* WORK ITEM:
For the string "Table", search the entries below and copy every line where it appears.

* DATASET RECORDS:
# # # # #
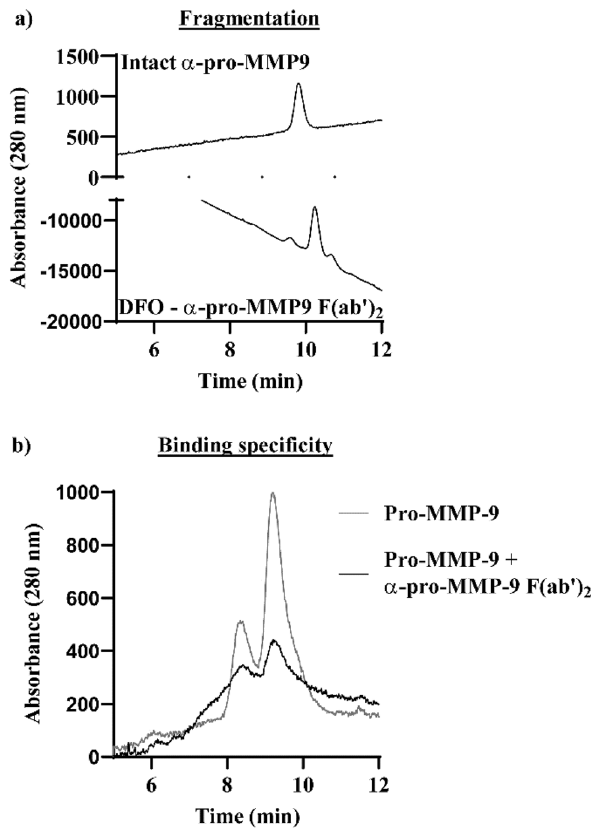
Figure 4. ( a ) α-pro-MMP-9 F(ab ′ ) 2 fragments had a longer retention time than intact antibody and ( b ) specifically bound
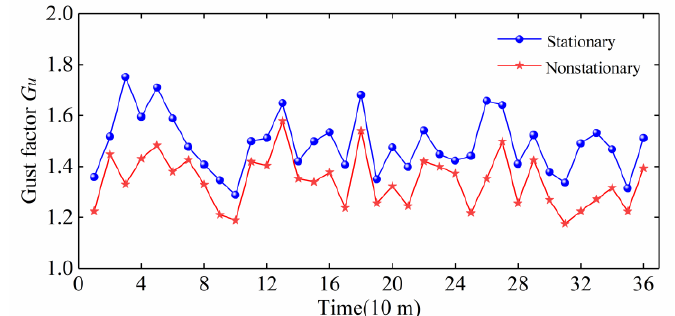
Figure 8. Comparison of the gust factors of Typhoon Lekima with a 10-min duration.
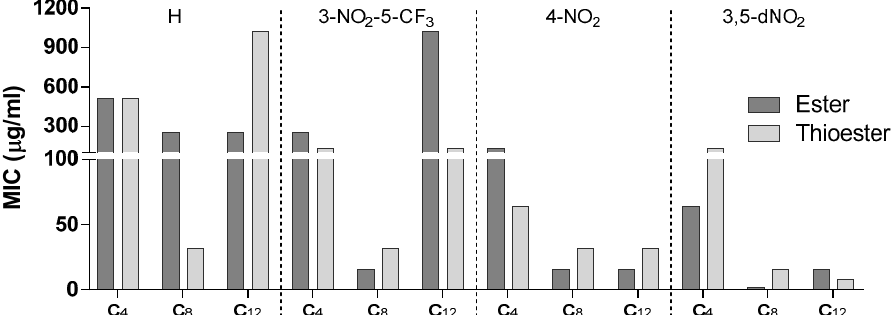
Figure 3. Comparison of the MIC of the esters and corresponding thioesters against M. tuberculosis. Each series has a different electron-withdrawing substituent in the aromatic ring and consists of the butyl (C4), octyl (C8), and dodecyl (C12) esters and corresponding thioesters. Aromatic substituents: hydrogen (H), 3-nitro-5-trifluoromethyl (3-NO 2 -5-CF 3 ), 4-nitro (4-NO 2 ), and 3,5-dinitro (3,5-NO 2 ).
# # # # #
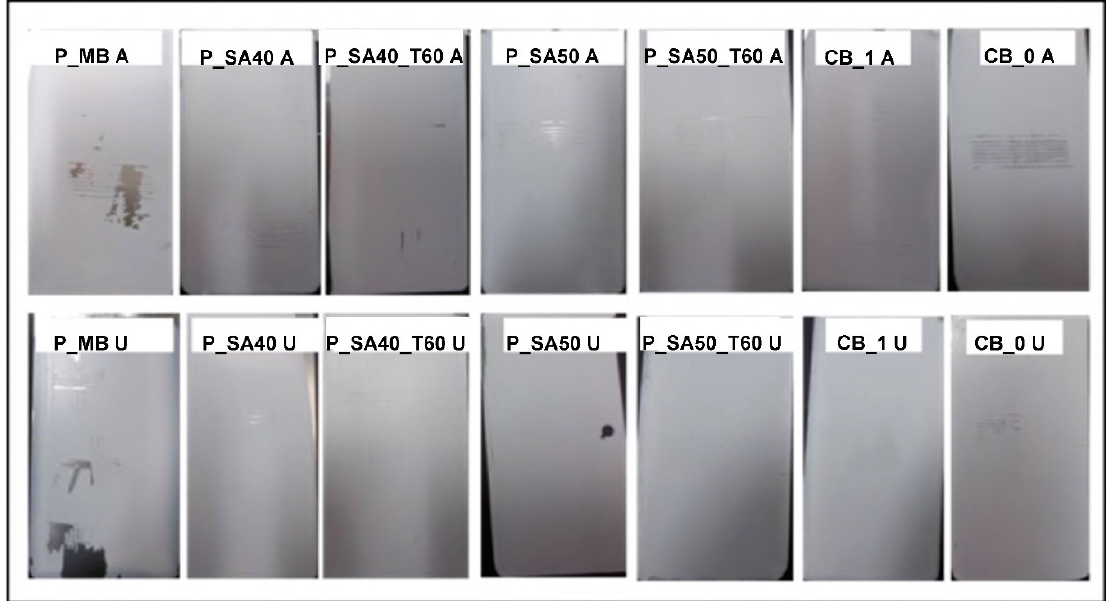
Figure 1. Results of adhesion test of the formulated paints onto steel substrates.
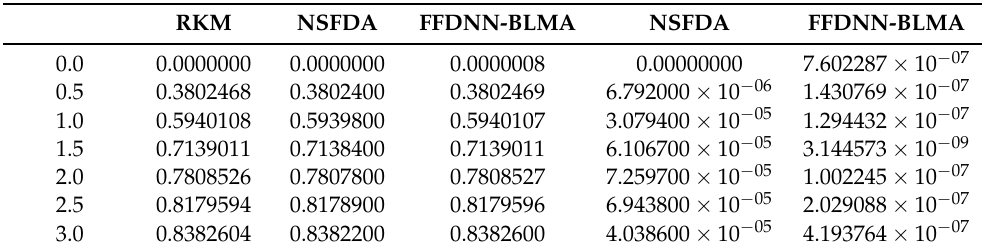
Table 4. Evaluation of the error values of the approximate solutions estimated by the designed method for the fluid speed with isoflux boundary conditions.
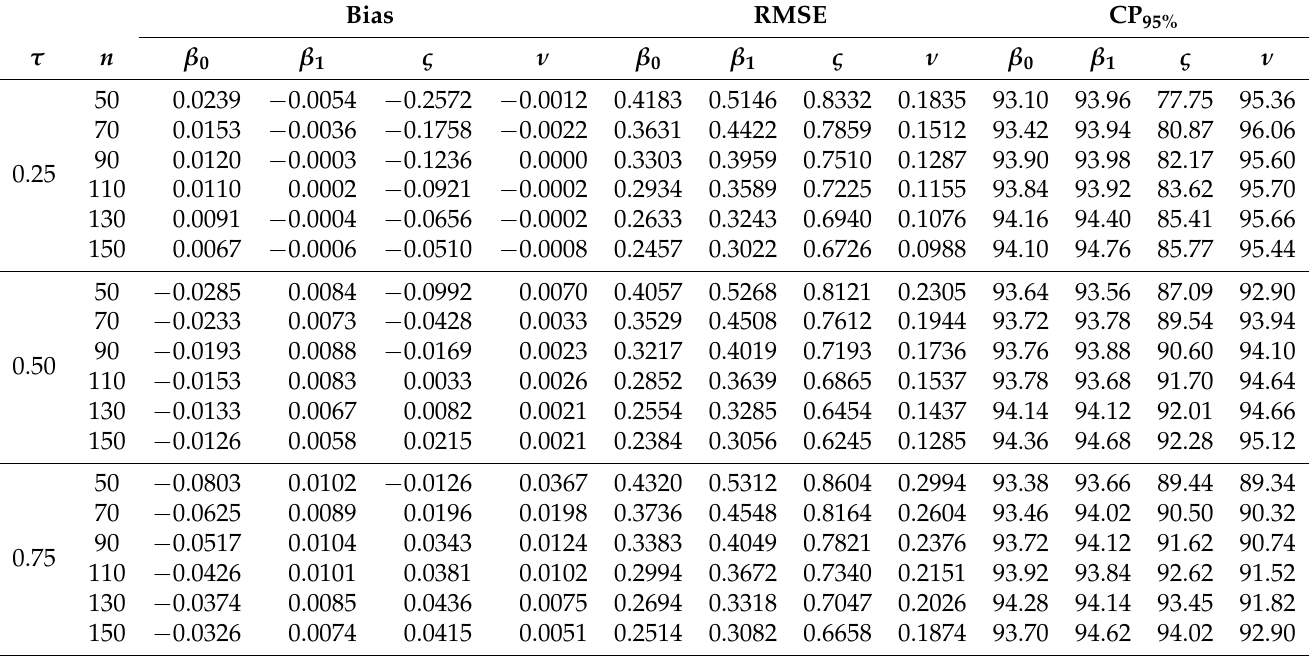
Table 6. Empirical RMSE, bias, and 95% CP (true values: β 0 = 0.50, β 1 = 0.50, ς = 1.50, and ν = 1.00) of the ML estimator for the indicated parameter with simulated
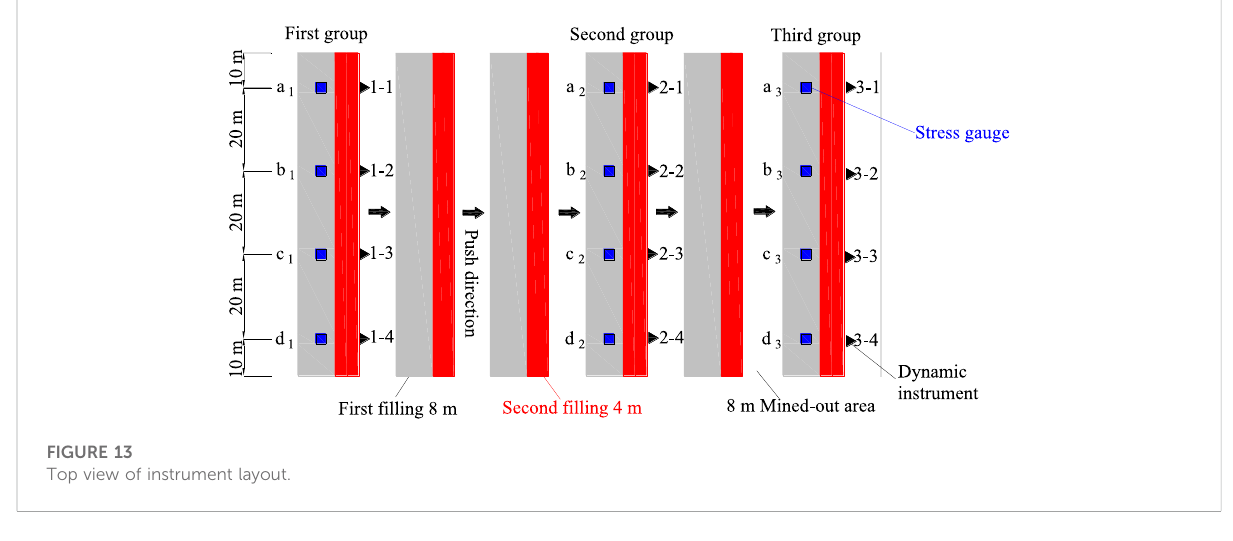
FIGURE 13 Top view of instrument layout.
# # # # #
* COMPLETED EXERCISE:
Table 4. Evaluation of the error values of the approximate solutions estimated by the designed method for the fluid speed with isoflux boundary conditions.
Table 6. Empirical RMSE, bias, and 95% CP (true values: β 0 = 0.50, β 1 = 0.50, ς = 1.50, and ν = 1.00) of the ML estimator for the indicated parameter with simulated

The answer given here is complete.